Crema, 12 gennaio 2026

La consueta e approfondita ricerca dell’appassionato Valeriano Pesenti dell’Associazione Amici del Serio di Seriate, offre la possibilità di fare qualche considerazione sullo stato di salute del fiume e sulle prospettive per l’anno appena cominciato. Per il presidente del Parco del Serio Basilio Monaci, dalle ricerche di Pesenti emerge l’importanza della qualità e quantità dell’acqua del Serio: “I dati estrapolati da Pesenti sono importanti per l’intera area che rappresenta il Parco, perché sono una sorta di censimento relativo alla quantità di acqua che passa sotto il ponte di via Italia a Seriate”, commenta il presidente Monaci.

Ma le implicazioni nell’area cremasca quali sono? Per il presidente Monaci: “La quantità di acqua che rimane e che serve all’area Parco e al Cremasco è proprio quella che passa sotto il ponte di Seriate e che poi giunge nell’area bassa del territorio del Parco, distribuendosi nel cremasco, rogge comprese”.

Corposo e minuzioso come sempre il lavoro di Valeriano Pesenti, che ha anche osservato sia l’andamento idropluviometrico confrontando gli ultimi due anni, dal quale emerge che la portata annua si attesta sui 663 milioni di metri cubi nel 2025, a fronte di un valore ben superiore del 2024 (945), sia i livelli di pioggia caduta (1225 mm nel 2025 con il mese di settembre il più piovoso, contro i 1935 del 2024).

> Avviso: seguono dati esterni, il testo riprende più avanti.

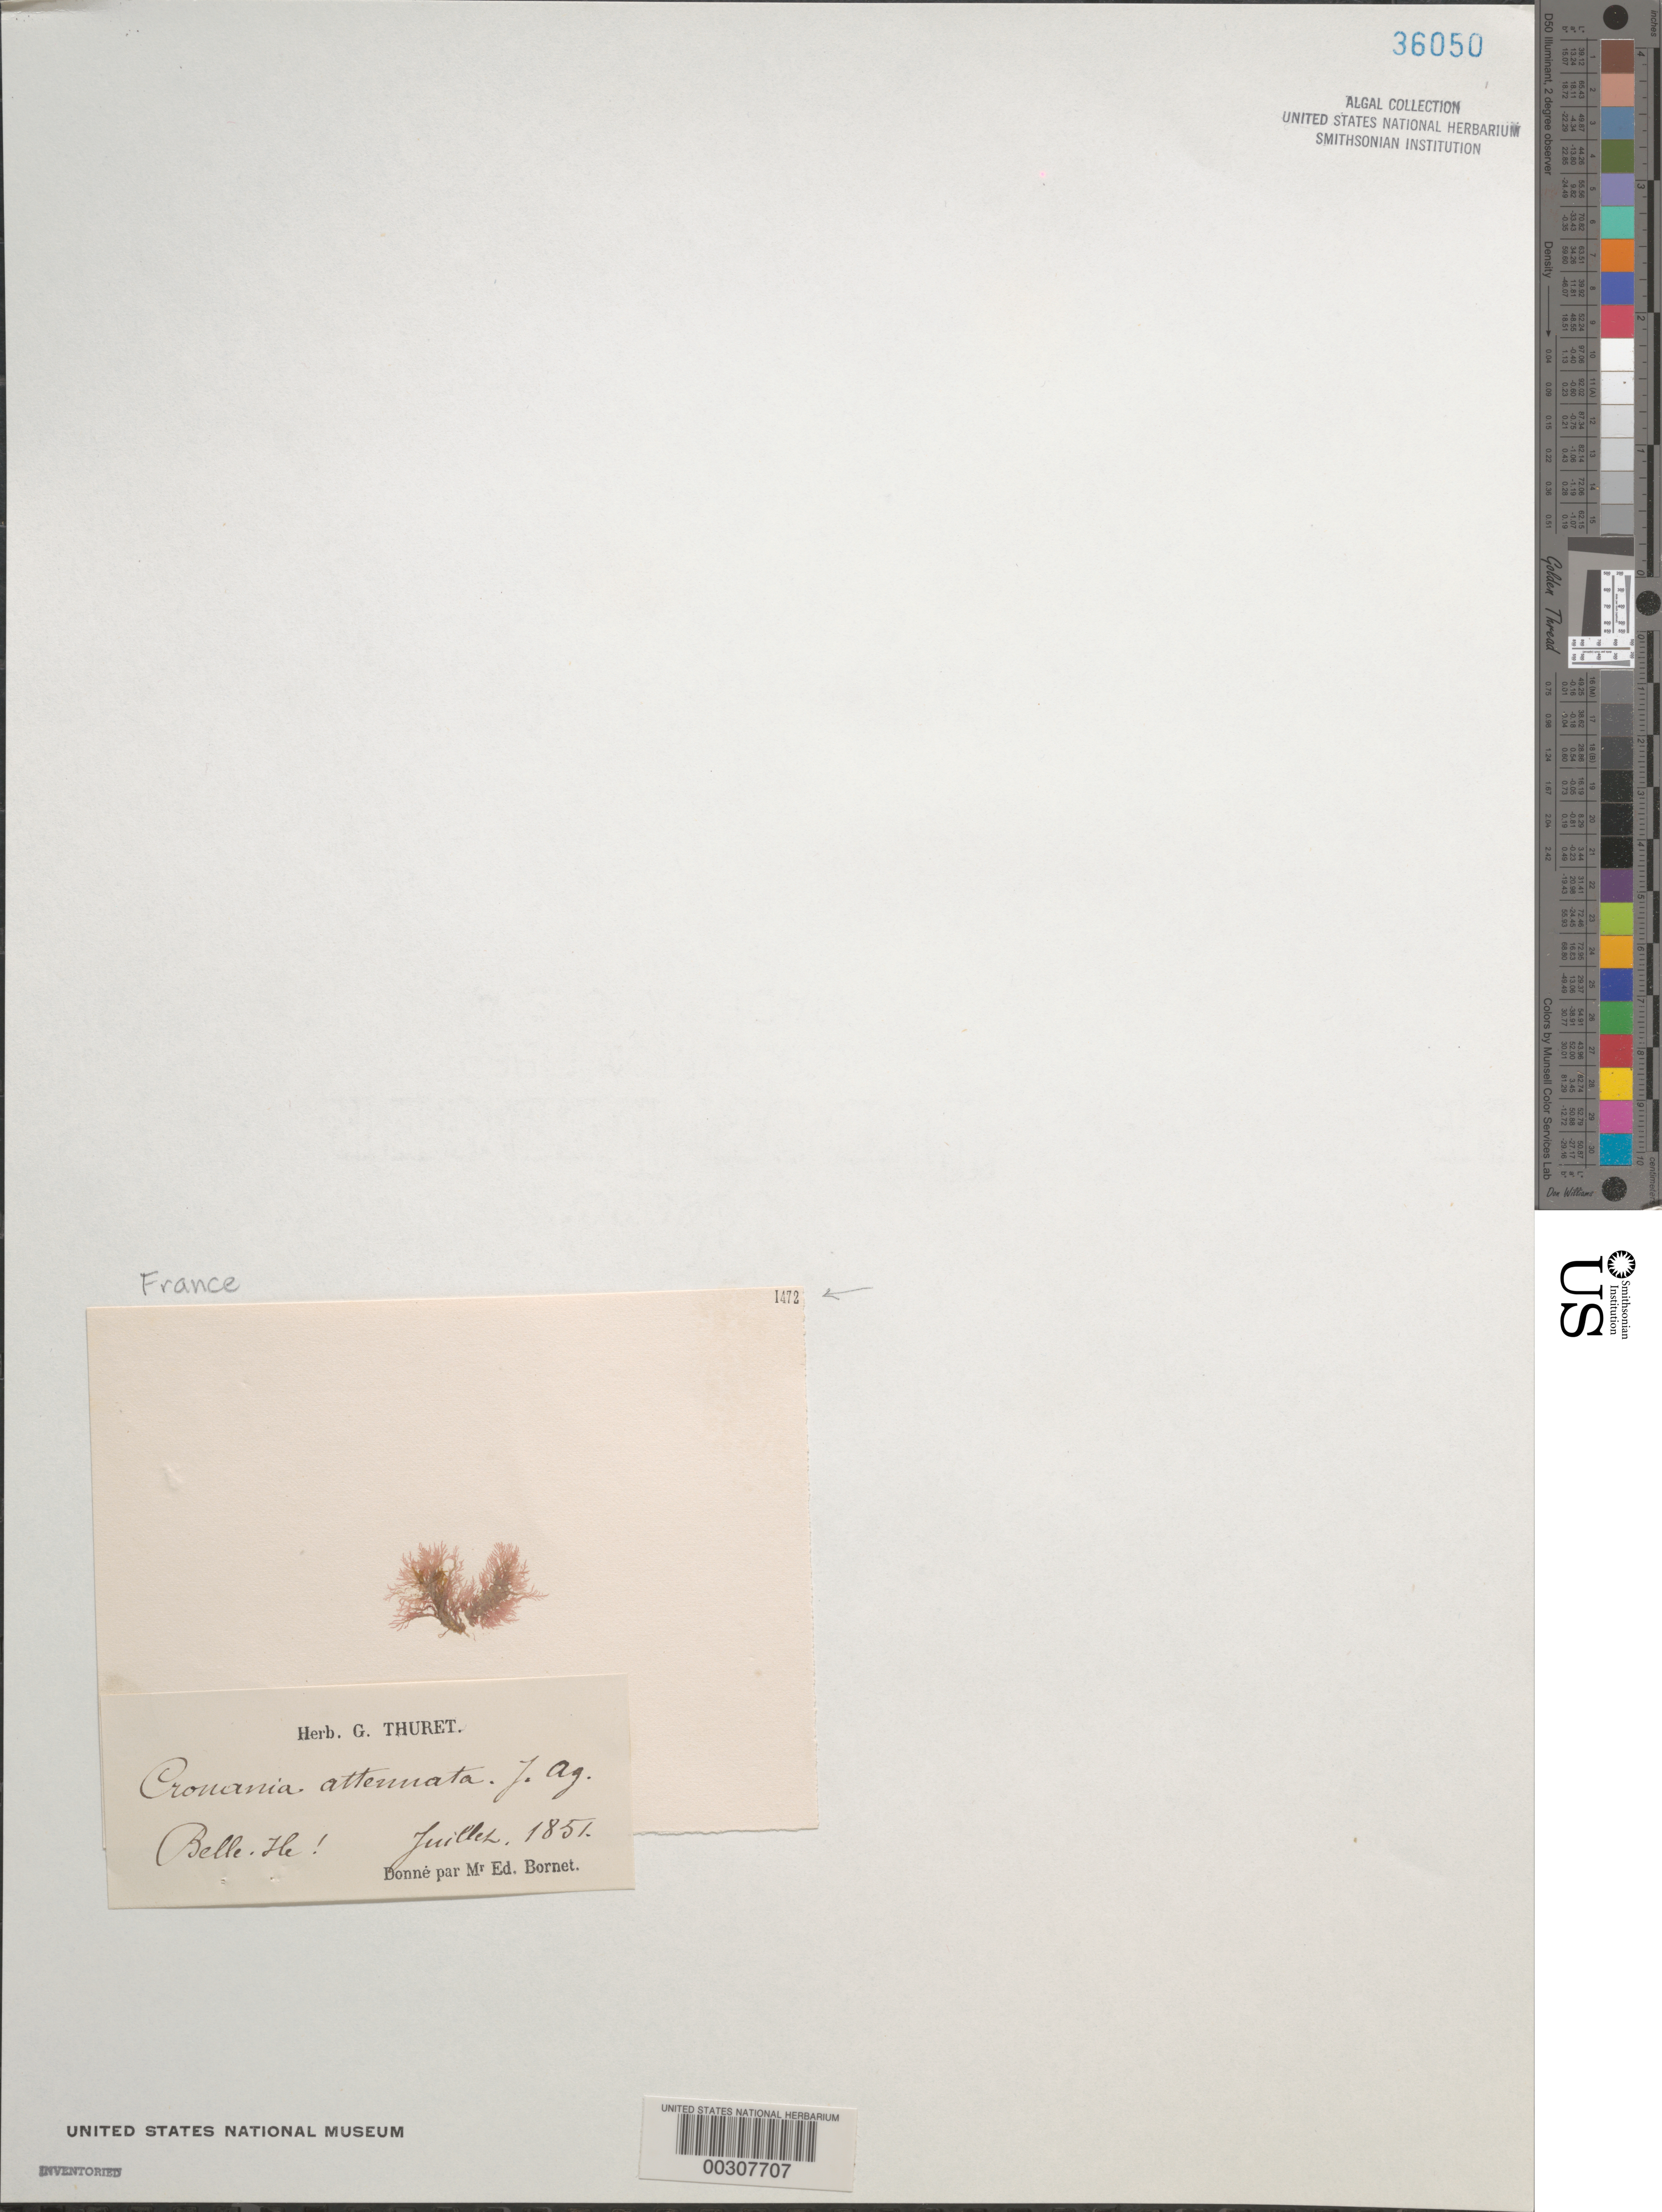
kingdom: Plantae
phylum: Rhodophyta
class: Florideophyceae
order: Ceramiales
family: Callithamniaceae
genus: Crouania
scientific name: Crouania attenuata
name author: (C. Agardh) J. Agardh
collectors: Thuret, G. (herbarium)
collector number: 1472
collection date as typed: Jul 1851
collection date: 1851-07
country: France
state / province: Bretagne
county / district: Morbihan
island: Belle-Ile-en-Mer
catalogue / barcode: US 36050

La portata media del Serio invece è stata registrata da Pesenti, sia con dati aggregati, che divisi per mese, con una portata superiore nel 2024.

In definitiva, un anno, il 2025 con una portata idrica del Serio nella media degli ultimi 15 anni, così come della pioggia caduta, a esclusione dell’annus horribilis del 2022.

Ma la quantità di acqua non sempre ha un riscontro immediato in relazione al flusso o alle piogge, sottolinea dal canto suo il presidente Monaci, perché è fondamentale per le esigenze dell’agricoltura, il momento in cui le piogge si presentano; in altri termini, se le stesse sono in grado di supportare le fasi che caratterizzano le coltivazioni, oppure no. Dai dati raccolti da Pesenti, emerge un 2025 molto meno piovoso, ma con le piogge meglio distribuite commenta il presidente Monaci: “Anche il fiume è stato generoso e le campagne non hanno risentito di problemi, perché le riserve di acqua sono state buone, così il mondo agricolo ha potuto beneficiarne con ottime produzioni”.